La manière de prendre en considération la déficience, et donc la projection de cette approche dans l’appréciation des conditions de vie des personnes qui ont des déficiences, reste encore ancrée dans la notion de maladie. C’est Alain Blanc (Sociologie du handicap, 2012, p.48) qui pose la question à travers la question du dépistage : « Loin d’être banal, le dépistage pose, parmi tant d’autres, une question cruciale : la déficience est-elle une maladie ? Si l’on répond par l’affirmative, les dépistages de toute nature doivent être systématisés dans le but de soigner, voire d’éradiquer, ce qui est conçu comme une tare ou une erreur de la nature. La médecine y confirme ses galons de gardienne assermentée du bien-être des populations. Si, à l’inverse, on considère que la déficience n’est pas une maladie, alors le caractère systématique du dépistage n’est plus fondé. ».

Or, que se passe-t-il aujourd’hui ? On assiste à une multiplication des dépistages avant ou juste après la naissance, soit pour éviter de faire naitre des enfants avec déficiences, soit pour dépister précocement afin de pouvoir traiter immédiatement et le plus tôt possible, et ainsi éviter les effets prévus d’une déficience. La multiplication des dépistages semble bien vouloir dire que l’on en est encore à une conception défectologique des situations de handicap.

Le cas des sourds est ici exemplaire, avec le dépistage néonatal (à J+1), systématique depuis 2012. Les sourds ont bien évidemment une déficience auditive, et pour certains d’entre eux dès la naissance.

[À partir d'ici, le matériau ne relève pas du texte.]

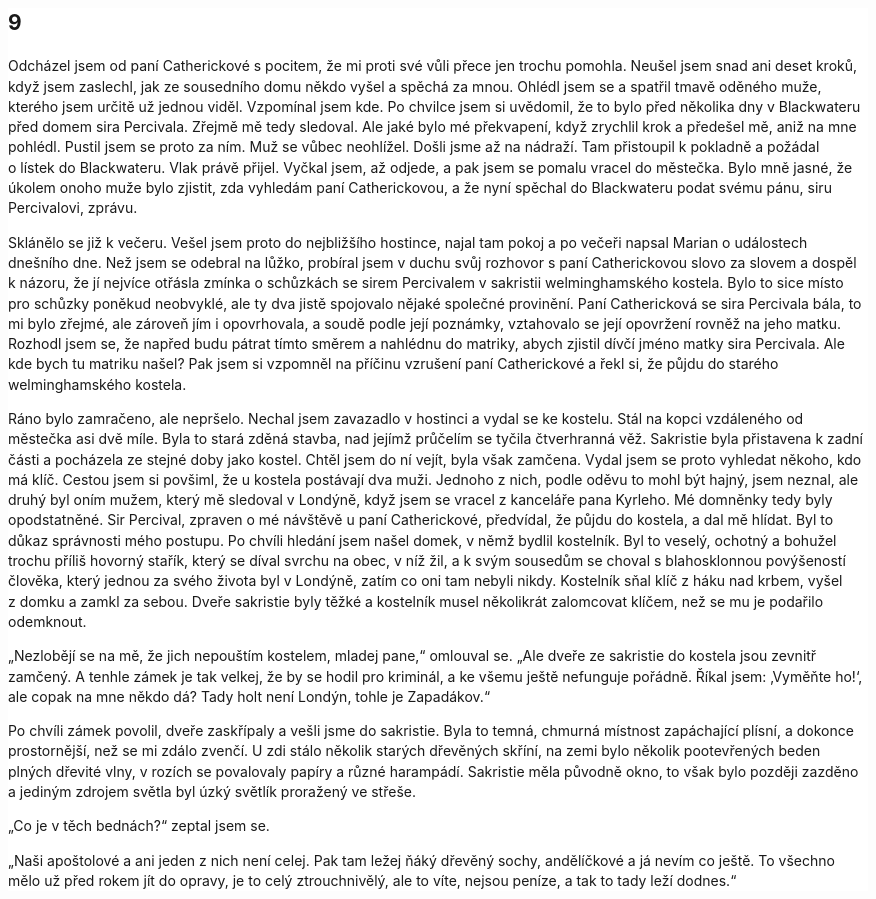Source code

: ## 9

Odcházel jsem od paní Catherickové s pocitem, že mi proti své vůli přece jen trochu pomohla. Neušel jsem snad ani deset kroků, když jsem zaslechl, jak ze sousedního domu někdo vyšel a spěchá za mnou. Ohlédl jsem se a spatřil tmavě oděného muže, kterého jsem určitě už jednou viděl. Vzpomínal jsem kde. Po chvilce jsem si uvědomil, že to bylo před několika dny v Blackwateru před domem sira Percivala. Zřejmě mě tedy sledoval. Ale jaké bylo mé překvapení, když zrychlil krok a předešel mě, aniž na mne pohlédl. Pustil jsem se proto za ním. Muž se vůbec neohlížel. Došli jsme až na nádraží. Tam přistoupil k pokladně a požádal o lístek do Blackwateru. Vlak právě přijel. Vyčkal jsem, až odjede, a pak jsem se pomalu vracel do městečka. Bylo mně jasné, že úkolem onoho muže bylo zjistit, zda vyhledám paní Catherickovou, a že nyní spěchal do Blackwateru podat svému pánu, siru Percivalovi, zprávu.

Sklánělo se již k večeru. Vešel jsem proto do nejbližšího hostince, najal tam pokoj a po večeři napsal Marian o událostech dnešního dne. Než jsem se odebral na lůžko, probíral jsem v duchu svůj rozhovor s paní Catherickovou slovo za slovem a dospěl k názoru, že jí nejvíce otřásla zmínka o schůzkách se sirem Percivalem v sakristii welminghamského kostela. Bylo to sice místo pro schůzky poněkud neobvyklé, ale ty dva jistě spojovalo nějaké společné provinění. Paní Cathericková se sira Percivala bála, to mi bylo zřejmé, ale zároveň jím i opovrhovala, a soudě podle její poznámky, vztahovalo se její opovržení rovněž na jeho matku. Rozhodl jsem se, že napřed budu pátrat tímto směrem a nahlédnu do matriky, abych zjistil dívčí jméno matky sira Percivala. Ale kde bych tu matriku našel? Pak jsem si vzpomněl na příčinu vzrušení paní Catherickové a řekl si, že půjdu do starého welminghamského kostela.

Ráno bylo zamračeno, ale nepršelo. Nechal jsem zavazadlo v hostinci a vydal se ke kostelu. Stál na kopci vzdáleného od městečka asi dvě míle. Byla to stará zděná stavba, nad jejímž průčelím se tyčila čtverhranná věž. Sakristie byla přistavena k zadní části a pocházela ze stejné doby jako kostel. Chtěl jsem do ní vejít, byla však zamčena. Vydal jsem se proto vyhledat někoho, kdo má klíč. Cestou jsem si povšiml, že u kostela postávají dva muži. Jednoho z nich, podle oděvu to mohl být hajný, jsem neznal, ale druhý byl oním mužem, který mě sledoval v Londýně, když jsem se vracel z kanceláře pana Kyrleho. Mé domněnky tedy byly opodstatněné. Sir Percival, zpraven o mé návštěvě u paní Catherickové, předvídal, že půjdu do kostela, a dal mě hlídat. Byl to důkaz správnosti mého postupu. Po chvíli hledání jsem našel domek, v němž bydlil kostelník. Byl to veselý, ochotný a bohužel trochu příliš hovorný stařík, který se díval svrchu na obec, v níž žil, a k svým sousedům se choval s blahosklonnou povýšeností člověka, který jednou za svého života byl v Londýně, zatím co oni tam nebyli nikdy. Kostelník sňal klíč z háku nad krbem, vyšel z domku a zamkl za sebou. Dveře sakristie byly těžké a kostelník musel několikrát zalomcovat klíčem, než se mu je podařilo odemknout.

„Nezlobějí se na mě, že jich nepouštím kostelem, mladej pane,“ omlouval se. „Ale dveře ze sakristie do kostela jsou zevnitř zamčený. A tenhle zámek je tak velkej, že by se hodil pro kriminál, a ke všemu ještě nefunguje pořádně. Říkal jsem: ‚Vyměňte ho!‘, ale copak na mne někdo dá? Tady holt není Londýn, tohle je Zapadákov.“

Po chvíli zámek povolil, dveře zaskřípaly a vešli jsme do sakristie. Byla to temná, chmurná místnost zapáchající plísní, a dokonce prostornější, než se mi zdálo zvenčí. U zdi stálo několik starých dřevěných skříní, na zemi bylo několik pootevřených beden plných dřevité vlny, v rozích se povalovaly papíry a různé harampádí. Sakristie měla původně okno, to však bylo později zazděno a jediným zdrojem světla byl úzký světlík proražený ve střeše.

„Co je v těch bednách?“ zeptal jsem se.

„Naši apoštolové a ani jeden z nich není celej. Pak tam ležej ňáký dřevěný sochy, andělíčkové a já nevím co ještě. To všechno mělo už před rokem jít do opravy, je to celý ztrouchnivělý, ale to víte, nejsou peníze, a tak to tady leží dodnes.“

Mais ils ne peuvent être réduits, humainement, à cette déficience : ils ont une audition qui n’est pas celle de la très grande majorité de la population, qui s’appelle une déficience auditive, ils ne sont pas déficients auditifs. Ils ont développé, collectivement, leur propre adaptation au monde, en « inventant » une langue pour communiquer et penser (la langue des signes), en créant une culture propre insérée dans la culture dans laquelle ils vivent, et en se regroupant, à l’occasion, dans des espaces communautaires insérés eux-aussi dans la citoyenneté de leurs environnements. Plus qu’une catégorie de déficience ou de handicap, il s’agirait aussi bien d’une catégorie linguistique et identitaire, minoritaire.

Comme la société est pensée par les personnes majoritaires, celles qui entendent, elle est plutôt inhospitalière aux personnes qui n’entendent pas ou mal. Les sourds rencontrent donc des difficultés à réaliser certaines de leurs habitudes de vie lorsque rien dans leur environnement ne leur facilite la vie, ne leur est accessible. On peut donc caractériser leurs conditions de vie comme des situations de handicap.

Le dépistage systématique précoce se situe à l’extrême opposé de cette approche. Il est présumé que la personne qui a une déficience est une personne à qui il manque quelque chose qu’il faut compenser, réparer, traiter, au même titre qu’une maladie qu’il faut guérir. Rien à voir avec une situation de handicap qu’il faudrait tenter de réduire en respectant les caractéristiques des personnes concernées et en faisant évoluer l’environnement pour qu’il puisse tenir compte de ses caractéristiques. Non, le dépistage présume d’une société normée, fonctionnant aux normes de la majorité, et à laquelle ne peut appartenir que celui qui a surmonté sa déficience pour devenir normal.